Plateau Govt. bans street hawking after bomb

Children hawking groundnut to survive

A House of Reps committee says NEMA figures of bomb victims wrong

The Plateau State Government has imposed an immediate ban on street hawking in the state capital, Jos, more than a week after at least 100 people were killed in multiple car bombs near a market there.

The commissioner of information, Olivia Dazyem, said hawkers are to relocate to markets within the capital.

Traders along Murtala Muhammed way, Ahmadu Bello way, Terminus area, are to relocate to the Rukuba Road satellite market, the government said.

The state also ordered that all street motor parks in the central business Area of Ahmadu Bello way and street markets and traders on Murtala Muhammed way and Terminus area move to approved motor parks.

The announcement came following multiple attacks in the restive state in the last 10 days.

Two car bombs killed 118 people at a market last Tuesday, according to the National Emergency Management Agency, NEMA. But the Plateau State government said 78 people were killed.

There was another bomb attack near a football viewing center killing additional four people.

Meanwhile, the House of Representatives committee on Emergency and Disaster Preparedness has urged Nigerians to disregard the casualty figure provided by NEMA in the first bomb attack.

The committee said the figure provided by the state was the authentic death toll.

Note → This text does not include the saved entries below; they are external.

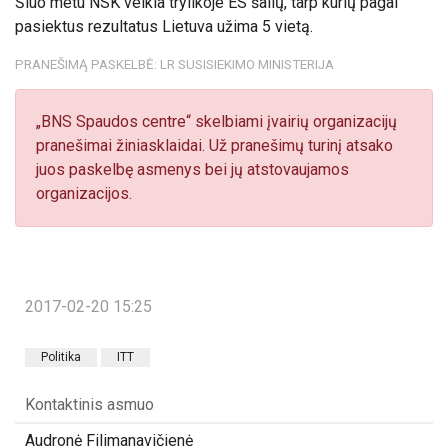
Šiuo metu NSK veikia trylikoje ES šalių, tarp kurių pagal
pasiektus rezultatus Lietuva užima 5 vietą.
PRANEŠIMĄ PASKELBĖ: LR SUSISIEKIMO MINISTERIJA
„BNS Spaudos centre“ skelbiami įvairių organizacijų
pranešimai žiniasklaidai. Už pranešimų turinį atsako
juos paskelbę asmenys bei jų atstovaujamos
organizacijos.
2017-02-20 15:25
Politika
ITT
Kontaktinis asmuo
Audronė Filimanavičienė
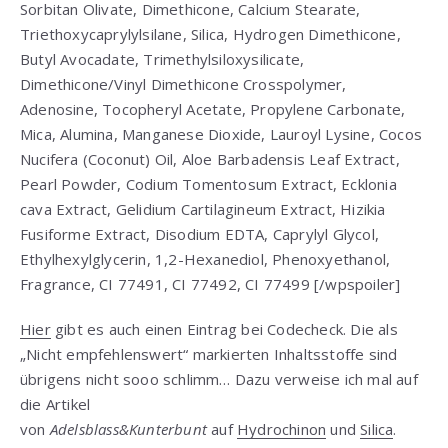
Sorbitan Olivate, Dimethicone, Calcium Stearate,
Triethoxycaprylylsilane, Silica, Hydrogen Dimethicone,
Butyl Avocadate, Trimethylsiloxysilicate,
Dimethicone/Vinyl Dimethicone Crosspolymer,
Adenosine, Tocopheryl Acetate, Propylene Carbonate,
Mica, Alumina, Manganese Dioxide, Lauroyl Lysine, Cocos
Nucifera (Coconut) Oil, Aloe Barbadensis Leaf Extract,
Pearl Powder, Codium Tomentosum Extract, Ecklonia
cava Extract, Gelidium Cartilagineum Extract, Hizikia
Fusiforme Extract, Disodium EDTA, Caprylyl Glycol,
Ethylhexylglycerin, 1,2-Hexanediol, Phenoxyethanol,
Fragrance, CI 77491, CI 77492, CI 77499 [/wpspoiler]
Hier
gibt es auch einen Eintrag bei Codecheck. Die als
„Nicht empfehlenswert“ markierten Inhaltsstoffe sind
übrigens nicht sooo schlimm… Dazu verweise ich mal auf
die Artikel
von
Adelsblass&Kunterbunt
auf
Hydrochinon
und
Silica
.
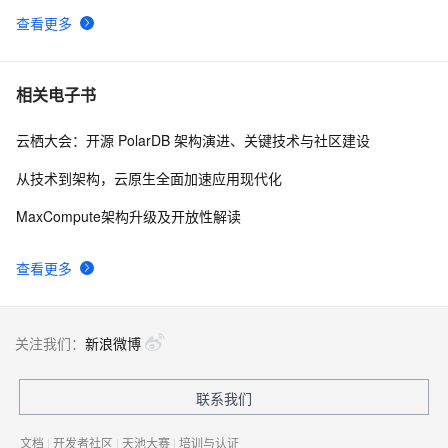
查看更多
相关电子书
云栖大会：开源 PolarDB 架构演进、关键技术与社区建设
从技术到架构，云原生全面加速应用现代化
MaxCompute架构升级及开放性解读
查看更多
关注我们：
新浪微博
联系我们
文档
|
开发者社区
|
天池大赛
|
培训与认证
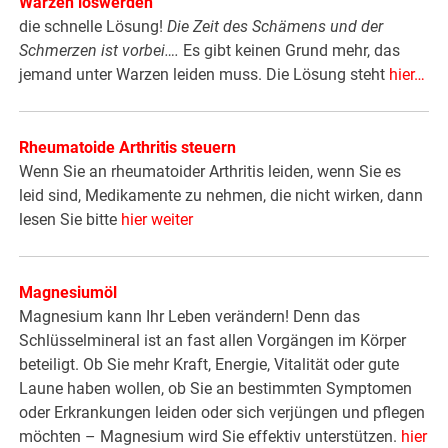
Warzen loswerden
die schnelle Lösung!
Die Zeit des Schämens und der
Schmerzen ist vorbei….
Es gibt keinen Grund mehr, das
jemand unter Warzen leiden muss. Die Lösung steht
hier
…
Rheumatoide Arthritis steuern
Wenn Sie an rheumatoider Arthritis leiden, wenn Sie es
leid sind, Medikamente zu nehmen, die nicht wirken, dann
lesen Sie bitte
hier weiter
Magnesiumöl
Magnesium kann Ihr Leben verändern! Denn das
Schlüsselmineral ist an fast allen Vorgängen im Körper
beteiligt. Ob Sie mehr Kraft, Energie, Vitalität oder gute
Laune haben wollen, ob Sie an bestimmten Symptomen
oder Erkrankungen leiden oder sich verjüngen und pflegen
möchten – Magnesium wird Sie effektiv unterstützen.
hier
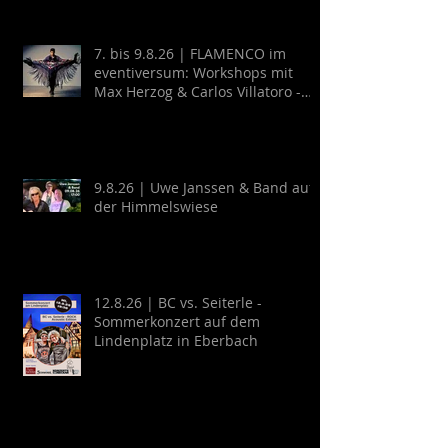
7. bis 9.8.26 | FLAMENCO im
eventiversum: Workshops mit
Max Herzog & Carlos Villatoro -
Guitarra y Baile
9.8.26 | Uwe Janssen & Band auf
der Himmelswiese
12.8.26 | BC vs. Seiterle -
Sommerkonzert auf dem
Lindenplatz in Eberbach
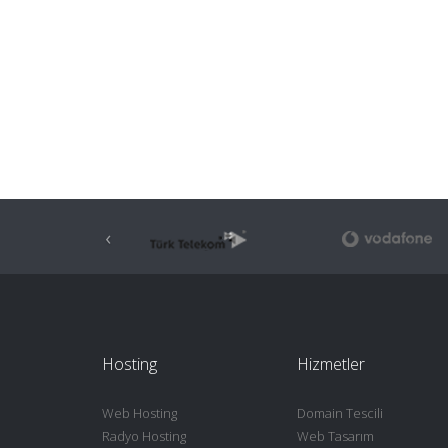
‹
Hosting
Hizmetler
Web Hosting
Domain Tescili
Radyo Hosting
Web Tasarım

Speaking Wednesday in Jos, the chairman, House committee on Emergency and Disaster Preparedness, Ifedayo Adegunde, said the figure provided by the Plateau State government was more reliable.

“I believe the state government is getting direct information from the hospitals, they can get better information than NEMA who are in Abuja,” he said.

Asked whether the public should disregard the NEMA’s figure of the attack, the lawmaker responded in the affirmative.

Mr. Adegunde said the committee will ensure that hospital bills of the victims receiving treatment was jointly settled by the state and the Federal government.

Members of the house committee later visited victims of the blast who were still in the hospitals.